En réalité, le problème des sachets plastiques date de très longtemps. A la limite, ‘’ancré’’, selon le responsable de la Pme Ecoflex Babacar Sarr, dans les habitudes de consommations des Sénégalais. ‘’D’où viennent ces sachets ? Si c’est de l’importation, qu’on l’arrête. L’Etat a les moyens de le faire. Ces sachets sont aussi fabriqués par des entreprises sénégalaises établies. Quand on veut faire quelque chose à ce propos, qu’on ferme ces entreprises. Si les gens n’ont plus ces sachets sur le marché, ils ne vont pas les utiliser’’, préconise-t-il. M. Sarr soutient que dans ce processus, il y a ‘’un jeu de l’autruche’’ du côté des autorités étatiques. ‘’Les entreprises sont connues, il y a la Direction des établissements classiques qui est capable de dire qui fait quoi, quand, où et comment’’, renchérit-il. En effet, la Pme que dirige M. Sarr est également dans le domaine de la fabrication et la commercialisation d’étanchéité, d’isolants thermiques, d’emballages électroniques pour les fruits et légumes.
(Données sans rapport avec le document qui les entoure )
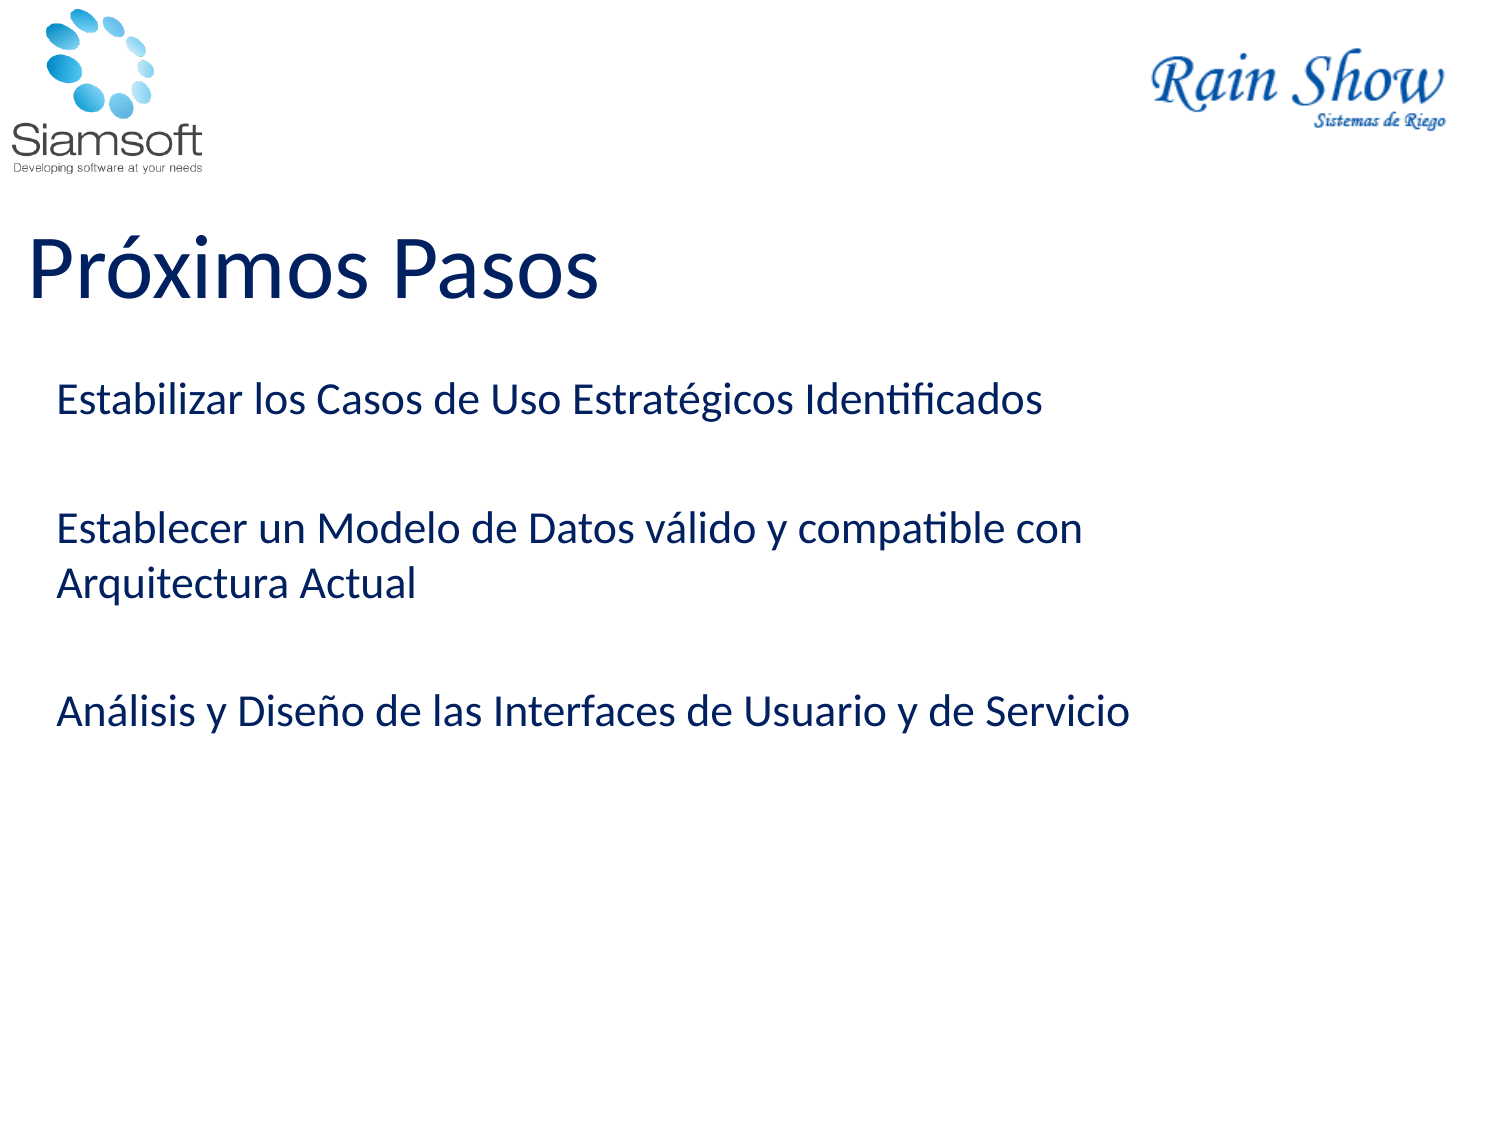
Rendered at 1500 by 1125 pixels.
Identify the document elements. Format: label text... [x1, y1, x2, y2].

title Próximos Pasos [12, 196, 809, 327]
picture [1139, 44, 1466, 139]
picture [12, 8, 203, 174]
subtitle Estabilizar los Casos de Uso Estratégicos Identificados Establecer un Modelo de Datos válido y compatible con Arquitectura Actual Análisis y Diseño de las Interfaces de Usuario y de Servicio [41, 361, 1303, 870]
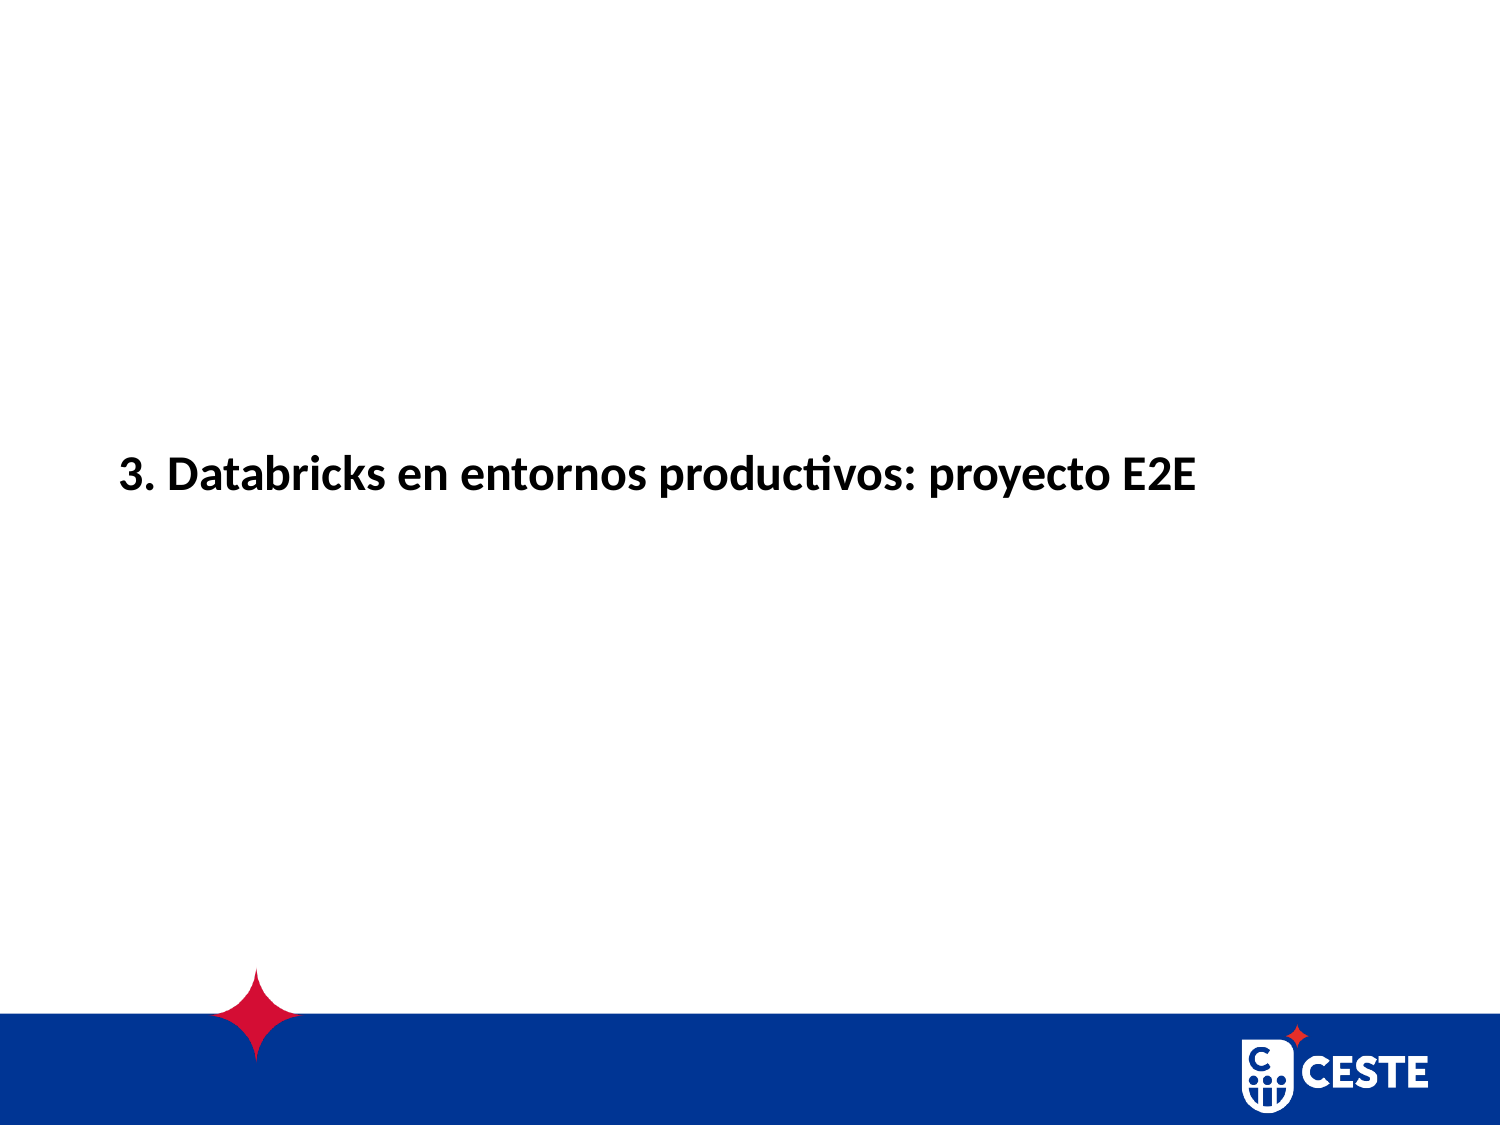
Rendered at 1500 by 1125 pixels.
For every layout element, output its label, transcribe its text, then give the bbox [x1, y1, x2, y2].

title 3. Databricks en entornos productivos: proyecto E2E [103, 432, 1397, 522]
picture [206, 965, 306, 1065]
picture [1222, 1014, 1447, 1122]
Une évaluation exhaustive de la loi sur l’interdiction en vue

Aujourd’hui, les industriels dans l’alimentation et l’emballage ressentent, selon le directeur de cabinet du ministre du Commerce, Augustin Faye, ‘’un intérêt à venir’’ au Sénégal pour présenter leurs produits. Parce que le marché sénégalais dans ces deux domaines est en pleine expansion. Dès lors, interpellé sur la question, le représentant d’Aliou Sarr a fait savoir qu’il va falloir qu’ils fassent une ‘’évaluation exhaustive’’ de la loi sur l’interdiction des sachets plastiques pour mesurer son application. ‘’Même si l’application fait défaut, on a pu quand même constater en réalité une réduction de l’utilisation des sachets plastiques. Cela a pu également se constater à travers la pénétration des emballages en papier. En attendant donc d’avoir une évaluation beaucoup plus globale et exhaustive, on peut se réjouir déjà’’, dit-il.

Au fait, M. Faye a rappelé que l’idée qui a sous-tendu cette loi, c’est en réalité des ‘’préoccupations environnementales’’ liées au fait que les déchets plastiques mettaient du temps à se dégrader. ‘’Il fallait, pour préserver notre environnement, pour nous et pour les générations futures, essayer de prendre des mesures qui puissent restreindre véritablement l’utilisation des sachets plastiques’’, poursuit-il. Ainsi, il a indiqué qu’il y a des mesures d’accompagnement à l’échelle nationale pour encourager l’utilisation d’emballages biodégradables ou recyclables. ‘’En réalité, l’utilisation n’est pas absolue. Ce ne sont pas tous les types de sachets plastiques qui sont prohibés. Malgré l’avènement de la loi, il va subsister une utilisation de ces sachets plastiques là où d’autres vont complétement disparaître. Il appartient au ministère de veiller à une bonne application de la loi’’, précise-t-il.

Même si le directeur de cabinet du ministre du Commerce affirme l’existence de mesures d’accompagnement de la loi sur l’interdiction des sachets plastiques, Africa Check informe, dans une édition sur le sujet publiée le 18 août dernier, que pour les six premiers mois de 2017 déjà, 1 170 tonnes ont été importées. Ce qui a nécessité une enveloppe de plus de 827 millions de francs CFA.